--- BEGIN Supplied text ---

Freshly zested citrus will impart some fruitiness and a tiny bit of acidity. I used a combination of orange and lemon zest here, but lime and grapefruit would also be wonderful. You can also squeeze in a bit of the juice if you so desire. However, keep in mind that you want to keep the skin of the pork as dry as possible before roasting it, so try to keep the juice on the meat only.
If you don’t have one, a microplane rasp grater (aka zester) is a fantastic tool to have.
A touch of chili flakes adds more depth of flavour than it does heat. Keep in mind that in this recipe, I only call for 1 teaspoon for a 5-pound belly. If you want to make it spicy, hit it with an acidic hot sauce or chili oil when serving.
Normally, I don’t call out the cooking equipment needed in a recipe, but in this case it’s necessary. A wire rack is absolutely crucial because you want to be able to elevate the pork as it roasts. Otherwise, it will sit in a pool of rendered fat, preventing the skin from getting crispy. Not a good thing.
Just make sure the wire rack you use is oven-safe, because not all are.
Deep Roasting Dish
Like the wire rack that sits atop it, a deep roasting dish is necessary here to catch any rendered fat as the porchetta cooks. I like to use a roasting dish or casserole dish because, unlike roasting trays, they don’t have handles that stick up. This way, the wire rack can rest flush on the dish.
Avoid a rimmed sheet pan because chances are your pork belly will render more fat than the sheet pan can hold. The absolute last thing you want is for hot pork fat to drip all over the bottom of your oven.
If you watch my Porchetta episode of the LBCS (low-budget cooking show), you’ll notice I roasted my porchetta in my Traeger. Traegers work very similar to a convection oven, which is why the instructions for cooking on one are interchangeable here. The difference is they run on wood pellets that impart an amazing wood-fired flavour. If you have a Traeger, this porchetta recipe is an absolute must.
If you try doing this on a conventional grill, you’ll have to setup up a two-zone burner with indirect heat. Otherwise, things will likely burn. Also, unless you’re going to be adding something like wood chips to create smoke, I’d say you’re better off just using your oven for more controlled heat.

--- END Supplied text ---
--- BEGIN Information supplied ---

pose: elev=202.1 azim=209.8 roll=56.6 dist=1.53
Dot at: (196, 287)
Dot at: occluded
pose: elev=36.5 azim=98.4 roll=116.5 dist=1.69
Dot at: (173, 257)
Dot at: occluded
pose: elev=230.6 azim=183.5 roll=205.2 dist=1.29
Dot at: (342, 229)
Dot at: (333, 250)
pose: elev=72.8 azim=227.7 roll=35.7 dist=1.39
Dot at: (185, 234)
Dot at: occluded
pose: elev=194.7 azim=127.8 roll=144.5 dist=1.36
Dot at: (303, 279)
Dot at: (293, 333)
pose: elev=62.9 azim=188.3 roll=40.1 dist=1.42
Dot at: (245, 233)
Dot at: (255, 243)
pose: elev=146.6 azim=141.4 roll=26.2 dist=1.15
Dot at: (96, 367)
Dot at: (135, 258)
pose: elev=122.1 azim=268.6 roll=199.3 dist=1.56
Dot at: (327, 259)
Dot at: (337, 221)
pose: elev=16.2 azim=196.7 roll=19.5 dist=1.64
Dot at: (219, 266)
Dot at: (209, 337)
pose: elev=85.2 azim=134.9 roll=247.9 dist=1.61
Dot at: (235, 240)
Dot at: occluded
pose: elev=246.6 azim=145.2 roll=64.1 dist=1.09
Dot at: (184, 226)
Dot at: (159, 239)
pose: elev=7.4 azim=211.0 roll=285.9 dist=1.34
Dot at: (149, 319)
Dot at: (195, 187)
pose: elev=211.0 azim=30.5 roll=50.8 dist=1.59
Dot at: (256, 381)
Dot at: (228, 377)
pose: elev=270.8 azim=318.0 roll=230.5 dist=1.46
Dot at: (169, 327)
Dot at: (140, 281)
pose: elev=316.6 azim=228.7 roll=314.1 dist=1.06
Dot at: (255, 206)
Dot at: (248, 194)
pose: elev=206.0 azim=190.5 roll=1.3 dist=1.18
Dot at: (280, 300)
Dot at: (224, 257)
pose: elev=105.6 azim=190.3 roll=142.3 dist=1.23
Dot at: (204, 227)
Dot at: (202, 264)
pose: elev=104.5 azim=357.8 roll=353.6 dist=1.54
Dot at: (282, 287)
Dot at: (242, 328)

--- END Information supplied ---

#### Work to do:
1/ Echo the porchetta recipe notes from "If you watch" up to and including "more controlled heat.".
2/ Carry on the porchetta recipe notes from the point where they stop.

#### Responses per task:
1/
If you watch my Porchetta episode of the LBCS (low-budget cooking show), you’ll notice I roasted my porchetta in my Traeger. Traegers work very similar to a convection oven, which is why the instructions for cooking on one are interchangeable here. The difference is they run on wood pellets that impart an amazing wood-fired flavour. If you have a Traeger, this porchetta recipe is an absolute must.
If you try doing this on a conventional grill, you’ll have to setup up a two-zone burner with indirect heat. Otherwise, things will likely burn. Also, unless you’re going to be adding something like wood chips to create smoke, I’d say you’re better off just using your oven for more controlled heat.

2/
Some Thoughts on Scoring
On my first go, I tested this porchetta recipe by scoring the skin rather deeply. I pierced all the way through to the layer of subcutaneous fat just below the surface of the tough skin. Although scoring the skin will allow for more fat to render out, resulting in a less greasy porchetta, it makes it much more difficult to carve once it’s done cooking. The skin just separates and breaks into shards.
I also found that scoring the skin deeply can result in less skin altogether. Not only because deeply scored skin has a tendency to break apart when carving, but also because depending on the direction you score the belly, there’s a chance there will be less skin altogether.
Let me explain…
If you score the belly parallel to the direction you are rolling it, it loosens the meat and creates more surface area. In turn, the belly becomes much easier to roll. While this definitely makes life easier when it comes time to tying the porchetta with butcher’s twine. it also means that you will have more skin that overlaps into the folds of your porchetta.
Think of the pork belly like a burrito with the skin being the tortilla. The difference is that any pork skin that does not make contact with hot air, will not render or dry out. This will inevitably result in a gelatinous, chewy, chunk of pork skin. Not desirable in the case of this porchetta recipe.
You can, of course, deeply score the skin perpendicular to the direction you intend to roll the belly. Nevertheless, it does not solve the problem of having the skin shatter into pieces when it comes time to carving.
The last thing we want is a greasy porchetta, so scoring is a good idea. Ultimately, you three options:
- Use a sharp paring knife to randomly poke some small holes into the skin. This will let the fat render out and keep the skin intact in most places.
- Using a very sharp knife, lightly score the skin in a cross-hatch pattern. Just be careful not to pierce through to the subcutaneous layer of fat.
- Do both.
Each of these methods will result in a less-greasy, yet very moist and juicy, porchetta with delicious, beautiful, crispy skin.
What to Serve With Porchetta
Some of my absolute favourite side dishes for porchetta are the Garlicky Rapini (a recipe that can be found in The Primal Gourmet Cookbook), some perfectly roasted potatoes and a classic, Italian-style Salsa Verde, a recipe that can also be found in my cookbook.
Leftover porchetta is also incredible when reheated and crisped up in a skillet. It will last around 5 days in the fridge. You can add it to a frittata or serve it with some fried eggs in the morning. For something a bit more indulgent, try making porchetta sandwiches in your favourite bread, gluten-free or otherwise.
Porchetta is the gift that keeps on giving.
Easy Porchetta Recipe – Paleo, Whole30
- roasting dish
- wire rack
- 1 tablespoon fennel seeds
- 5- pound boneless skin-on pork belly
- Kosher salt and freshly-cracked black pepper
- 1 teaspoon dried red chili flakes
- 10 garlic cloves finely chopped or grated
- 2 tablespoons finely chopped fresh sage leaves
- 2 tablespoons finely chopped fresh rosemary
- 2 tablespoons finely chopped fresh thyme leaves
- Zest of 1 orange
- Zest of 1 lemon
- Add the fennel seeds to a dry skillet and toast until fragrant over medium heat, around 2 minutes. Transfer to a mortar and pestle or spice grinder and grind to a fine powder. Set aside.
- Place the pork meat side-down and, using a very sharp knife, lightly score the skin in a cross-hatch pattern. Then, flip the pork so that it’s skin side-down and score the meat in a cross-hatch pattern, slicing around one quarter of an inch deep.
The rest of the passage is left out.